Wali Kirani (خواجه ولی مودودی چشتی کرانی, fl c.1470) was a Muslim saint. His date of birth and date of death are not known, but is believed to have lived around the time of Sultan Hussain Mirza's rule in Herat around 1470.

==Ancestors==

===Chishti group===
The founder of the Chishti group was Khwaja Moudod, who was born in 1039 AD and died in 1133 AD at Chisht, a suburb of Hirat. The founder and forefather of the Moudodi branch of the Chishti order is Qutub-ud-din Maudood Chishti, who was born in Chisht, Herat, Afghanistan. Khwaja Moinuddin, who flourished in the 12th century and whose shrine is in Ajmer, was a Chishti.

The word Khwaja ("master") is used to show respect for the saints of the Chishti order.

===Rukun-ud-din Hussain Chishti===
Upon the death of the Sufi saint Najamuddin Ahmed Mushtaq (507–577 A.H.; 1129–1199 C.E.), the two elder sons – Baha-ud-din Muhammad and Nizam-ud-din Ali – could not decide as to who should be their father's successor while the third son – Rukun-ud-din Hussain – kept quiet. Finally the murids and Khulifa, having seen a miraculous sign, requested Rukun-ud-din to be the Sajjada nashin. His brothers also agreed, and despite his rank the Khwaja was always respectful to his brothers and gave them due regard.

* [ACTIVITY LIST]
[1] In the passage on Wali Kirani, replace "murids" with "disciples" and give the text again from "The word Khwaja" up to and including "them due regard.".
[2] Write the next part of the passage on Wali Kirani, starting after its last sentence.

* [DATA]
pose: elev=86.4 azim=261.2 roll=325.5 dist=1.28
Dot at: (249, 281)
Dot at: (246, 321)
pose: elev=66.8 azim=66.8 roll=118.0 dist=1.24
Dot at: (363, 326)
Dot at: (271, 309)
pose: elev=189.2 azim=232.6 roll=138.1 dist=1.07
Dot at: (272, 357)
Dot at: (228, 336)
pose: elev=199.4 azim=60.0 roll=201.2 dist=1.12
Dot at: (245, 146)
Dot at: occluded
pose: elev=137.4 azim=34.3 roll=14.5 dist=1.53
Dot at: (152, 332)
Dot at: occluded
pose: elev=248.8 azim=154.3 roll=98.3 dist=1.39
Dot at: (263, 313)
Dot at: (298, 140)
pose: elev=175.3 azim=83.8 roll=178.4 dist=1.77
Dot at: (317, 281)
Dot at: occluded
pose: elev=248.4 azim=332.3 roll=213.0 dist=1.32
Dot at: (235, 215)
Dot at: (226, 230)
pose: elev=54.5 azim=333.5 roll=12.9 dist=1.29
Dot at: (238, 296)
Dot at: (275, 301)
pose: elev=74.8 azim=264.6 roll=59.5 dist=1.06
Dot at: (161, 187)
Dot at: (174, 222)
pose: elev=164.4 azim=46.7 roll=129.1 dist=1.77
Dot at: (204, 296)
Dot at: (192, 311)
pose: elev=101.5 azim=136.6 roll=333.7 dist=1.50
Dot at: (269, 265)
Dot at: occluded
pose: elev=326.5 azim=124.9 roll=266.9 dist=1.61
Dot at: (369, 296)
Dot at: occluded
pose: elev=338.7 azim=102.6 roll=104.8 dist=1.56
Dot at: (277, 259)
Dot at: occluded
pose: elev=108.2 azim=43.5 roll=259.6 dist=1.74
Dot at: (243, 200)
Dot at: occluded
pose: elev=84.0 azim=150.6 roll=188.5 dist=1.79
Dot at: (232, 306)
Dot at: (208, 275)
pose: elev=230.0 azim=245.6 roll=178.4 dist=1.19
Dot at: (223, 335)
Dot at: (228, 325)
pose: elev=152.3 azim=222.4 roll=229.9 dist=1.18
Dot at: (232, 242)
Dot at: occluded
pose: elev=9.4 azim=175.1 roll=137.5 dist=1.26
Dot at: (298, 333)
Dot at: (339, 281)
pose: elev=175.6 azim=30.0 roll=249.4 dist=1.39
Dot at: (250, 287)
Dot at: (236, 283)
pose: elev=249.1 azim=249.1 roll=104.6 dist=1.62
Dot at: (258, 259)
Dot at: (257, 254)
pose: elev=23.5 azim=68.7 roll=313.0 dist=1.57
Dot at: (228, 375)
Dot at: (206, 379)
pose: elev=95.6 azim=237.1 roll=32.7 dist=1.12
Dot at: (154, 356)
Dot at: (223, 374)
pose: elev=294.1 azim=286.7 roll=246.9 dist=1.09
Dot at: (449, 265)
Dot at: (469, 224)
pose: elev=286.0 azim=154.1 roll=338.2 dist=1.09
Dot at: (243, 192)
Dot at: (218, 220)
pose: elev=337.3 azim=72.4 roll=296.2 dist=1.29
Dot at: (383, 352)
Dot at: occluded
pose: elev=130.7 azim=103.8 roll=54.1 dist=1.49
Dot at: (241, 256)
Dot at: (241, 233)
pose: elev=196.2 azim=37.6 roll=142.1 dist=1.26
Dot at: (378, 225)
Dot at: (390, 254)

* [RESULTS FOR THE EXERCISE]
[1]
The word Khwaja ("master") is used to show respect for the saints of the Chishti order.

===Rukun-ud-din Hussain Chishti===
Upon the death of the Sufi saint Najamuddin Ahmed Mushtaq (507–577 A.H.; 1129–1199 C.E.), the two elder sons – Baha-ud-din Muhammad and Nizam-ud-din Ali – could not decide as to who should be their father's successor while the third son – Rukun-ud-din Hussain – kept quiet. Finally the disciples and Khulifa, having seen a miraculous sign, requested Rukun-ud-din to be the Sajjada nashin. His brothers also agreed, and despite his rank the Khwaja was always respectful to his brothers and gave them due regard.

[2]
In 1220 CE, Genghis Khan invaded Afghanistan and the Muslim provinces with widespread destruction, looting, and death. Rukn-ud-din had a dream in which his father warned him about the impending threat of a Tatari attack on the Herat and advised him to seek shelter elsewhere. The Khwaja migrated to Ghour along with his family. It is said that he was in the fort of Ghour when the Tartar forces surrounded and besieged the city but the Khwaja's prayers prevented their conquering and they left. In another account, the Khwaja and his two sons stayed for six months in an area called Saghir. Khwaja Rukun-ud-din then returned to Chisht but found his extended family in turmoil: the few who had not been killed were in distress. Rukunuddin Hussain brought them together and gave them hope. The Khwaja asked his son Khwaja Mohiuddin Ali to proceed to India while his other son, Khwaja Sheikh Ul Islam Qududdin Muhammad, died. He often felt grief over this separation from his sons. It is said that after Sahib's arrival at Chisht whenever an attacking army passed near Chisht, most of the soldiers converted to Islam at Rukn-ud-din's hand so that thousands converted to Islam.

He died in 635 AH at the age of 90 years.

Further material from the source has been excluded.